Savannah hummed again. This time though, it reeked of sad agreement. Who knew they could have an entire conversation with Savannah hardly speaking. All their conversations so far had been alive with a back and forth. Fallon dropped a kiss onto the top of Savannah’s head, nuzzling her nose into Savannah’s hair.

“Was it just the meeting with Athena?” Fallon asked, her voice as quiet as she could make it.

“No, that was just the tipping point.” Savannah watched Brinley, not the television.

Fallon was hyperaware of that, because she was doing the same. She didn’t want to overstep the boundaries that Savannah had put into place.

“I miss him.”

This was going to be Savannah’s refrain for a while, Fallon knew that. The words tugged at her heart hard because she felt the exact same way about her mom. She dipped her hand upSavannah’s thigh, higher than before, and slid it between her legs.

“I often wonder what life would have been like if my mom had raised us, if she’d left and started fresh. Would it have been easier or harder? Would have I been more scared or less? Would I be the lawyer or still the office manager?” Fallon squeezed Savannah’s thigh. “It’s impossible to know, and I have those questions that run through my mind all the time. But it doesn’t make the missing any easier. Sometimes I think it makes it harder.”

Savannah nodded. “I worry that Brin won’t have a male role model, someone who can show her just what a good guy should look like.”

That statement said way more than the words. Forrest wasn’t that man. Savannah had been clear about that. He wasn’t someone who would be a stand-up, good guy, someone that Savannah or Brinley could rely on.

“I thought Conrad would be that for her.”

“From what you’ve shared about him, he probably was.”

“Come here.” Savannah stood up, leaving her drink on the side table. She took Fallon by the hand into the kitchen where she crossed her arms and leaned against the counter. She glanced down at her toes before looking up at Fallon again.

Fallon’s stomach twisted hard. She wasn’t sure why, but it felt like this was a pivotal moment for them, one that was going to define everything going forward. She held her breath, wishing Savannah would just get to the point already or end this tension in the swiftest way possible.

“I’m thinking about going back to court.”

“For Conrad?”

Savannah shook her head. “For Brinley. Forrest’s been…” Savannah glanced toward the kitchen doorway. “He’s been getting worse, like he did right before I left the last time.”

Fallon’s ears perked up at that. Savannah hadn’t ever explained why the divorce had happened. Not really in full yet, anyway. And she wouldn’t lie and say that it hadn’t piqued her curiosity. What had been the final straw to break the proverbial camel’s back?

“He was violently angry.” Savannah nearly whispered the words. “He never hit me, I want to make that clear, but I wasn’t sure that it wouldn’t ever come to that. My goal was to get out as quickly and easily as I could.”

“And Brinley?”

Savannah shook her head. “He never seemed to focus on her.”

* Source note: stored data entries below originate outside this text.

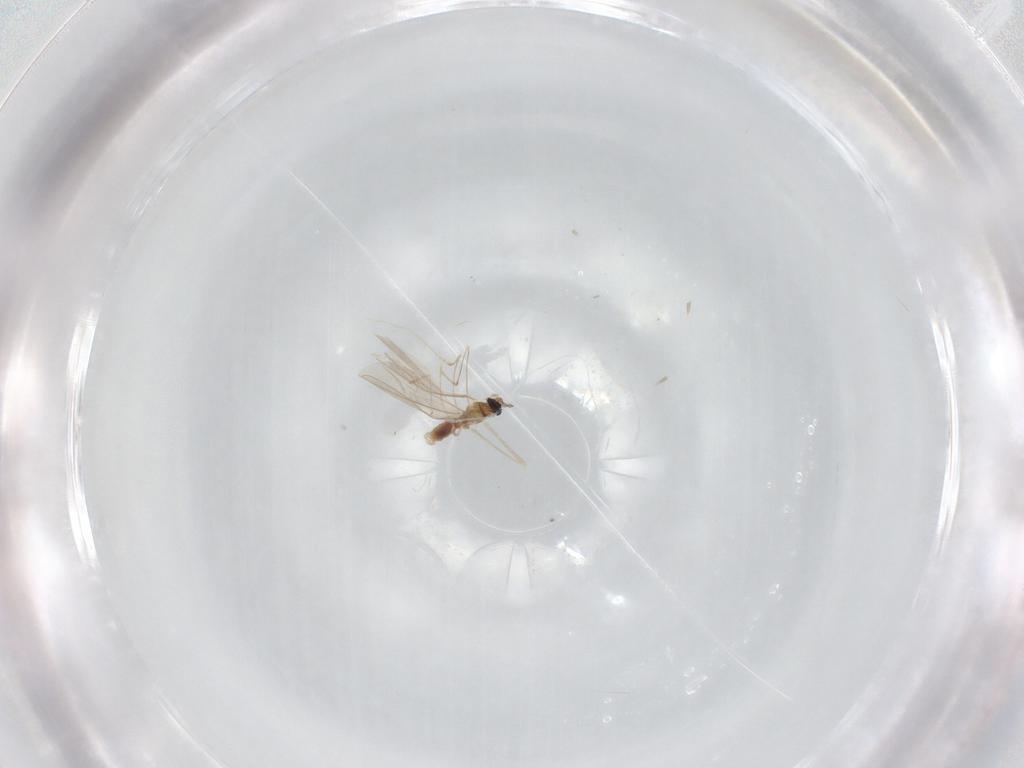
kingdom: Animalia
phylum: Arthropoda
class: Insecta
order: Diptera
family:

Fallon’s stomach twisted hard. She hadn’t been the focus either when she was really little. But as she’d grown older, as she’d started to push back and have more of an attitude about the disaster that was her home, her father had set her in his sights. “Is he now?”

“I don’t know. Brinley doesn’t talk about staying with him very much, and I try not to push her to tell me either. I don’t want it to seem like I’m prying.”

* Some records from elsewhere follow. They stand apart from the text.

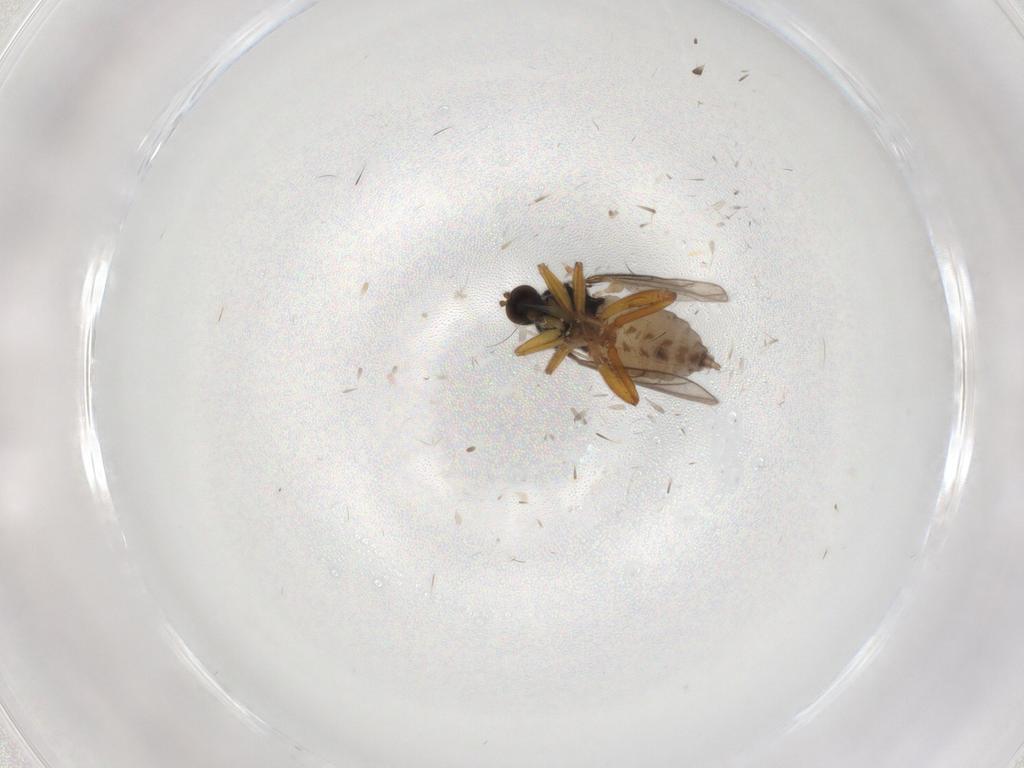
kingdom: Animalia
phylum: Arthropoda
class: Insecta
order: Diptera
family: Hybotidae
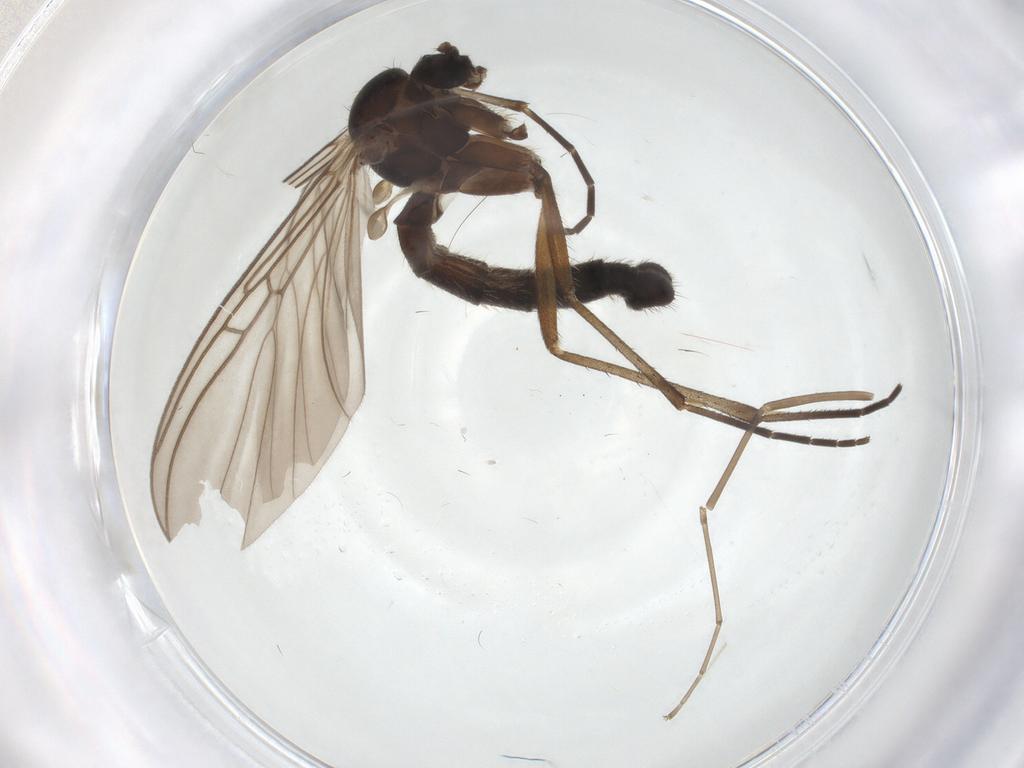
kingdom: Animalia
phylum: Arthropoda
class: Insecta
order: Diptera
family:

“But you have to know for a court case.”

“I understand.” Savannah sighed heavily. “I don’t know if I’m going to, not yet. I just know that I don’t want her to live through what I lived through.”

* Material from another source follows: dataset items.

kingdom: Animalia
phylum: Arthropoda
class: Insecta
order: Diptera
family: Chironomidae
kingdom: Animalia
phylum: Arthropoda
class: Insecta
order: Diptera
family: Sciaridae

Fallon’s sentiments were very much the same. Her heart stuttered with just the thought. She tried to pull herself back into reality, to keep her mind from straying too far into the past, and the task seemed monumental. Fallon clenched her fist when the timer on the stove went off.

“Breaking the cycle of abuse is difficult,” Fallon said as she stepped toward the stove. She checked the rice first and then poured the rest of the sauce onto the fish. The smell nearly overwhelmed her, but it was glorious and comforting.

“Cycle?” Savannah asked. “I wouldn’t call myself a victim of abuse.”

Could have fooled Fallon. The signs were there whether Savannah wanted to believe them or not. Grasping at straws to try and make Savannah understand, Fallon added, “What would Conrad have thought of it all? If he knew every single thing that’s gone on.”

Savannah tensed. Fallon hated that she’d asked the question at all. It was putting them into an awkward situation, one where they were far more than simple friends with benefits. And Fallon didn’t want to fall back into the protector role that she had worked so damn hard to get out of.

“He’d be appalled. He was anyway. Conrad was never a huge fan of Forrest.”